The Kid is spot on in everything he said. You need 195' of cable to get over all the ***** out there. Buy a cheap 12' and a 5hp and you would better off.


----------



## jrsoup (Mar 2, 2007)

Axchild said:


> Jeff Burns and I, saw and odd thing on Sunday, two younger guys in kayaks, paddling out to #41.....they were hunting the afternoon draw, put in at Huilen and started paddling out....They were new, and nice enough, at first I thought they were joking..they might still be paddling today....must be a two hour + paddle...and they was a south wind..


Those two guys are crazy.:lol: I hunt and fish with those two often. It's a great thing to be young. I told them when they called and told me what they picked it was going to be a looong ride. Next time they want to hunt out in the 40's I think we'll take the boat. Both of them are active members on the site. BayCreeper and BayCitySlayer. Very determined young men.


----------



## Shiawassee_Kid (Nov 28, 2000)

i paddled once to the 40's when i was younger...it taught me a very good lesson: never do it again.


----------



## jrsoup (Mar 2, 2007)

Shiawassee_Kid said:


> i paddled once to the 40's when i was younger...it taught me a very good lesson: never do it again.

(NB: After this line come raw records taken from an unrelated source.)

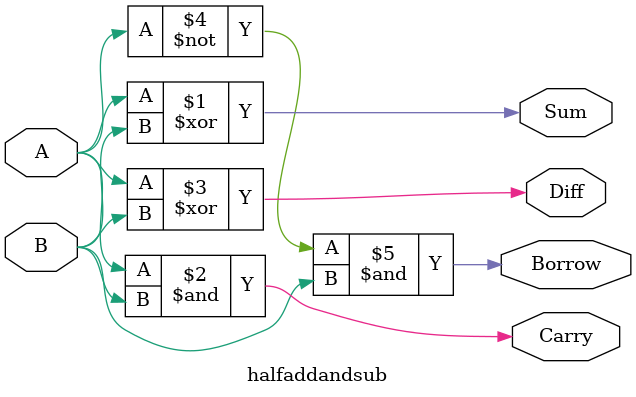
<source format=v>
module halfaddandsub (
    input A, B,
    output Sum, Carry, Diff, Borrow
);

    // Half Adder logic
    assign Sum = A ^ B;
    assign Carry = A & B;

    // Half Subtractor logic
    assign Diff = A ^ B;
    assign Borrow = (~A) & B;

endmodule

</source>
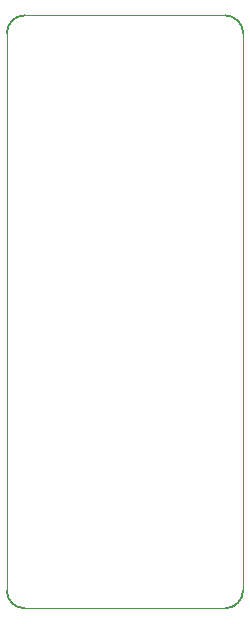
<source format=gm1>
%TF.GenerationSoftware,KiCad,Pcbnew,7.0.1*%
%TF.CreationDate,2023-04-06T09:57:02+02:00*%
%TF.ProjectId,OBJEX-DoorSensor_v1.2,4f424a45-582d-4446-9f6f-7253656e736f,1.2*%
%TF.SameCoordinates,Original*%
%TF.FileFunction,Profile,NP*%
%FSLAX46Y46*%
G04 Gerber Fmt 4.6, Leading zero omitted, Abs format (unit mm)*
G04 Created by KiCad (PCBNEW 7.0.1) date 2023-04-06 09:57:02*
%MOMM*%
%LPD*%
G01*
G04 APERTURE LIST*
%TA.AperFunction,Profile*%
%ADD10C,0.150000*%
%TD*%
%TA.AperFunction,Profile*%
%ADD11C,0.100000*%
%TD*%
G04 APERTURE END LIST*
D10*
X134999960Y-123689340D02*
G75*
G03*
X136500000Y-125189340I1500040J40D01*
G01*
D11*
X153500000Y-125189340D02*
X136500000Y-125189340D01*
X155000000Y-76500000D02*
X155000000Y-123689340D01*
D10*
X155000000Y-76500000D02*
G75*
G03*
X153500000Y-75000000I-1500000J0D01*
G01*
X153500000Y-125189300D02*
G75*
G03*
X155000000Y-123689340I0J1500000D01*
G01*
D11*
X135000000Y-123689340D02*
X135000000Y-76500000D01*
X136500000Y-75000000D02*
X153500000Y-75000000D01*
D10*
X136500000Y-75000000D02*
G75*
G03*
X135000000Y-76500000I0J-1500000D01*
G01*
M02*

</source>
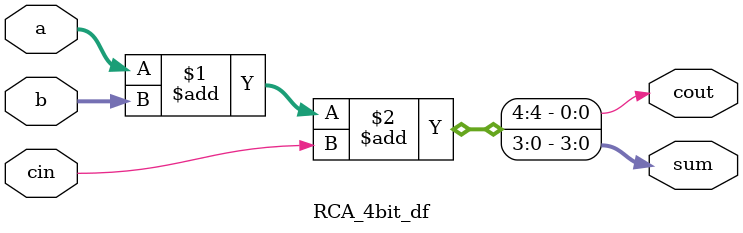
<source format=v>
`timescale 1ns / 1ps

module RCA_4bit_df(a,b,cin,cout,sum);
	//parameter N = 7;
	input [3:0]a,b;
	input cin;
	output [3:0]sum;
	output cout;
	
	assign {cout,sum} = a + b + cin;
	

endmodule

</source>
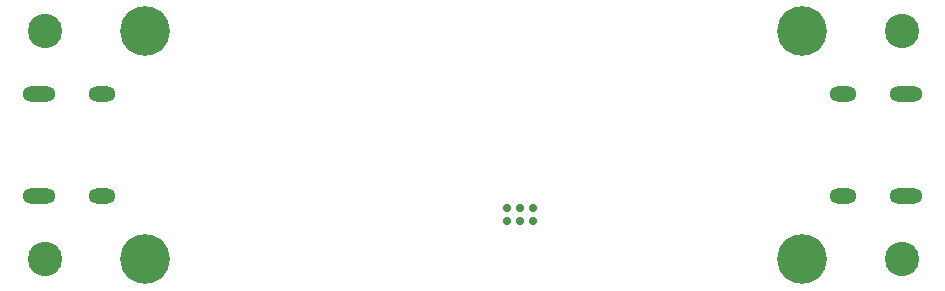
<source format=gbr>
%TF.GenerationSoftware,Altium Limited,CircuitMaker,2.0.2 (2.0.2.40)*%
G04 Layer_Color=8150272*
%FSLAX25Y25*%
%MOIN*%
%TF.SameCoordinates,4CCF3E00-E941-4990-BDAE-273065C54DFB*%
%TF.FilePolarity,Negative*%
%TF.FileFunction,Soldermask,Bot*%
%TF.Part,Single*%
G01*
G75*
%TA.AperFunction,ComponentPad*%
%ADD52C,0.16548*%
%ADD53C,0.11430*%
%ADD54O,0.11036X0.05131*%
%ADD55O,0.09068X0.05131*%
%TA.AperFunction,ViaPad*%
%ADD56C,0.02768*%
D52*
X143512Y141008D02*
D03*
Y216992D02*
D03*
X362488Y141008D02*
D03*
Y216992D02*
D03*
D53*
X395717Y141008D02*
D03*
X110284D02*
D03*
Y216992D02*
D03*
X395717D02*
D03*
D54*
X397299Y196008D02*
D03*
Y161992D02*
D03*
X108201Y161992D02*
D03*
Y196008D02*
D03*
D55*
X376197Y196008D02*
D03*
Y161992D02*
D03*
X129303Y161992D02*
D03*
Y196008D02*
D03*
D56*
X272831Y158000D02*
D03*
Y153669D02*
D03*
X268500Y158000D02*
D03*
Y153669D02*
D03*
X264169Y158000D02*
D03*
Y153669D02*
D03*
%TF.MD5,a13b739bc419e0708bb378d7b641dbe9*%
M02*

</source>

Those young fellers said the same exact thing. :lol:


----------



## Po'Boy (Oct 15, 2010)

When I saw them Sunday, I was shaken my head. But with a sense of respect. You gotta love someone willing to work that hard to duck hunt. I just don't have that kind of juice anymore.


----------



## BAY CREEPER (Jan 11, 2009)

man them guys were crazy:lol:... it kinda looked like this for a couple miles and around an hour 1/2. not bad at all id say!









i wouldnt say id never do it again since we got a couple rips RIGHT OFF THE BAT









next time yall see me out there give me a hollar!


----------



## AR34 (Jun 18, 2008)

Nice, funny how we all manage to find eachother.. Glad the paddle was worth the hunt...


----------



## Shiawassee_Kid (Nov 28, 2000)

heh, great pic's and i'm glad you got some shooting.


----------



## jrsoup (Mar 2, 2007)

I took him back to the 30's yesterday. He liked the boat ride with a motor much better than paddling. :lol:


----------